I like Ascension Day. It often comes at a strange time for me and has come and gone before I know it, so I don’t always pay attention to it like I could. I imagine that most of us are already thinking about Pentecost which we celebrate next Sunday. Besides, Thursdays are weird days to think about a feast with it being in the middle of the week!
Part of what I like so much is the neglected aspect of ‘absence’ that is in the text. Perhaps looking forward to Pentecost, we want to stress the coming of the Holy Spirit that soon follows (according to Luke), will be our comforter (according to John), and will be the presence of Christ (according to Matthew). But, in the traditional ascension passage (Acts 1.1-11), the angel clearly tells us that Jesus will come back. For this to happen, he has to leave. If I were to tell April that I will be back and then don’t move, she will say, ‘I thought you were leaving.’
I don’t want to belittle or negate the presence of Christ with us in the Holy Spirit, but neither is Pentecost a sort of ‘end game’. There is more to come. There is more to hope for. Absence brings these thoughts to us. In absence, we realise that something isn’t quite right. When we are apart from those we love, we miss them and recognise that there is a situation that we want to stop. We want the presence of the person we long for. Even with the Holy Spirit’s coming, there is still a longing for Jesus to come back. The angels didn’t repeat the promise of Christ – that they would receive the Holy Spirit – but promised that Jesus would return.
This absence gives us an unsettling feeling with the current situation. It causes us to reach out in the Holy Spirit to delve deeper into the mystery of God. We yearn for a deeper communion with him precisely because he is in some way hidden from us. This is much like we do with those we are separated from – our family has to rely on email, phone calls and videophone/skype calls. It isn’t the same as being face-to-face, but then again we would rarely have presence all the time. The absence makes us try to change the current situation of separation by overcoming it in ways we can.

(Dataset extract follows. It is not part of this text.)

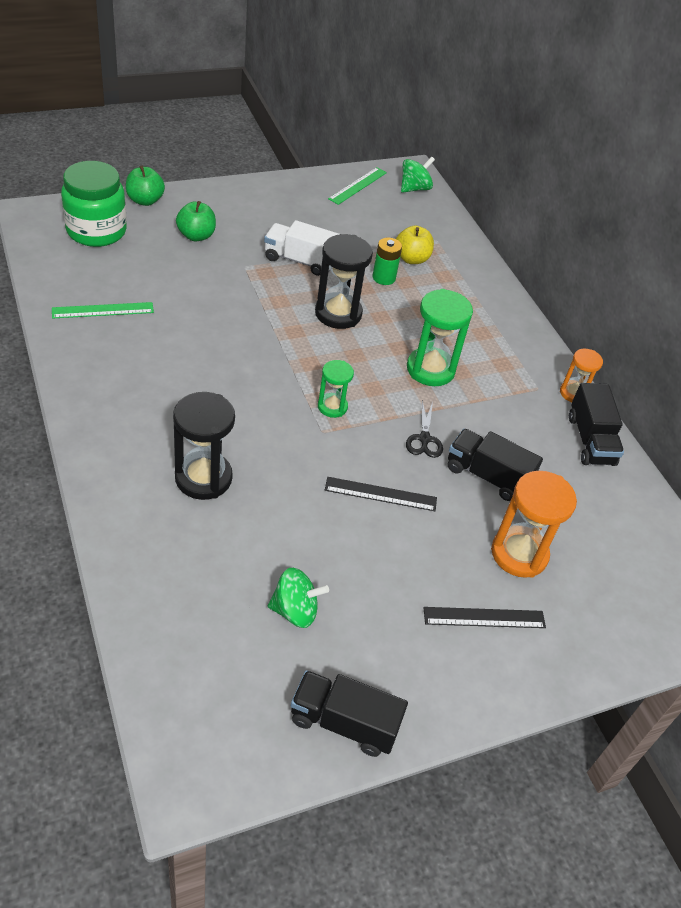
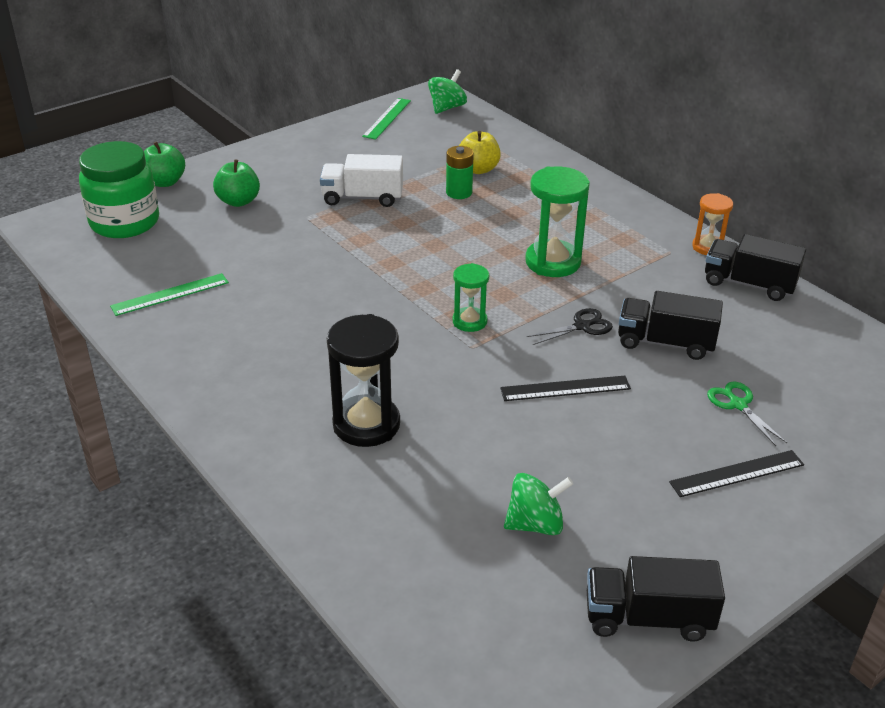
camera: 10 degrees left, 10 degrees down
(338, 313) = (429, 235): black hourglass -> none
(424, 439) = (582, 326): black scissors -> black scissors turned 105 degrees counterclockwise
(519, 554) = (738, 405): orange hourglass -> green scissors
(590, 440) = (749, 284): black truck -> black truck turned 135 degrees clockwise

The feelings of absence with Jesus give us an unsettled feeling of how things are. So, in the Holy Spirit we reach out to Jesus through prayer, Holy Communion, and other Means of Grace. We continue the work of the kingdom, empowered by the Holy Spirit, that will overcome the unsettled feelings that the world is not living as the true king would have it.

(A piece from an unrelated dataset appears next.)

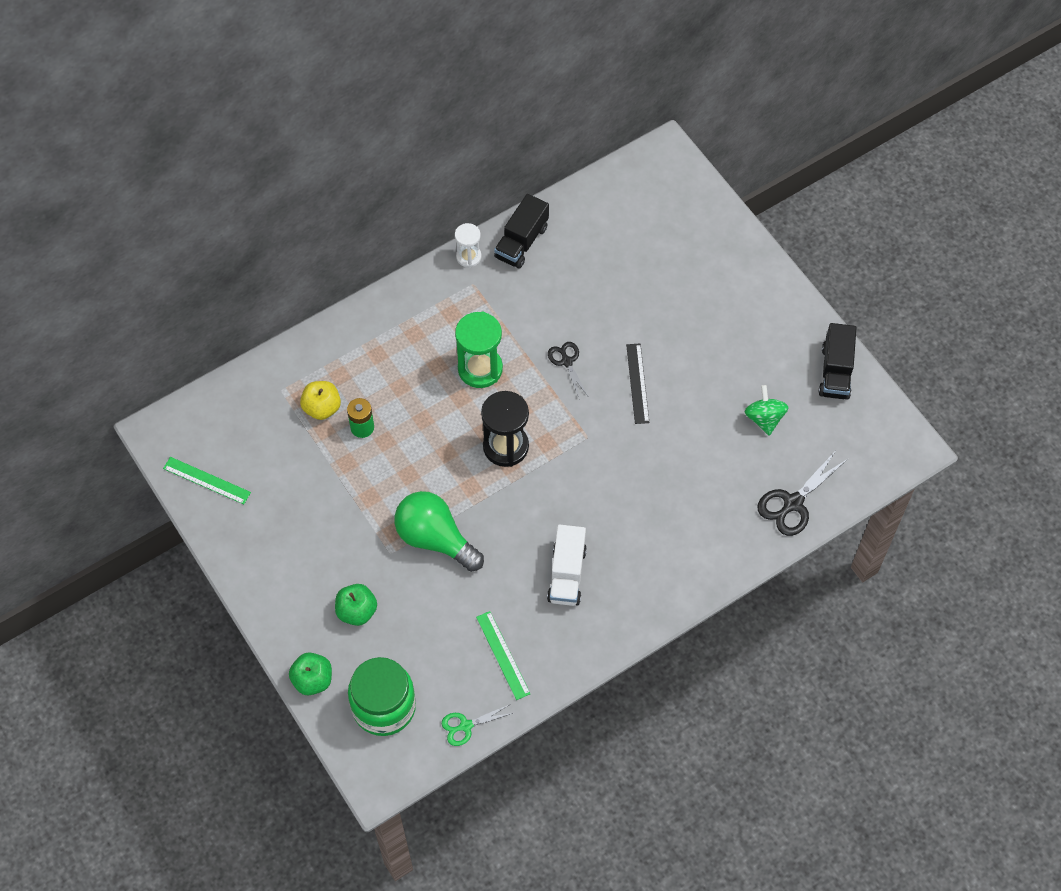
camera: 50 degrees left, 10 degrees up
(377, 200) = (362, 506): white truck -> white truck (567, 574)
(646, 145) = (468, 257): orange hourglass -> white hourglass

I have never been a charismatic type that easily feels the presence of God. I sense a feeling of absence more often. I think this is why I connect so well with Ascension and the season of Advent, where the church can take the opportunity to say, ‘Something isn’t right. There’s something missing.’ For me, it isn’t a sober realisation that causes depression (though it could because feelings of absence aren’t always a great feeling, either!), but a cause for hope that can result in a response that moves me to go deeper.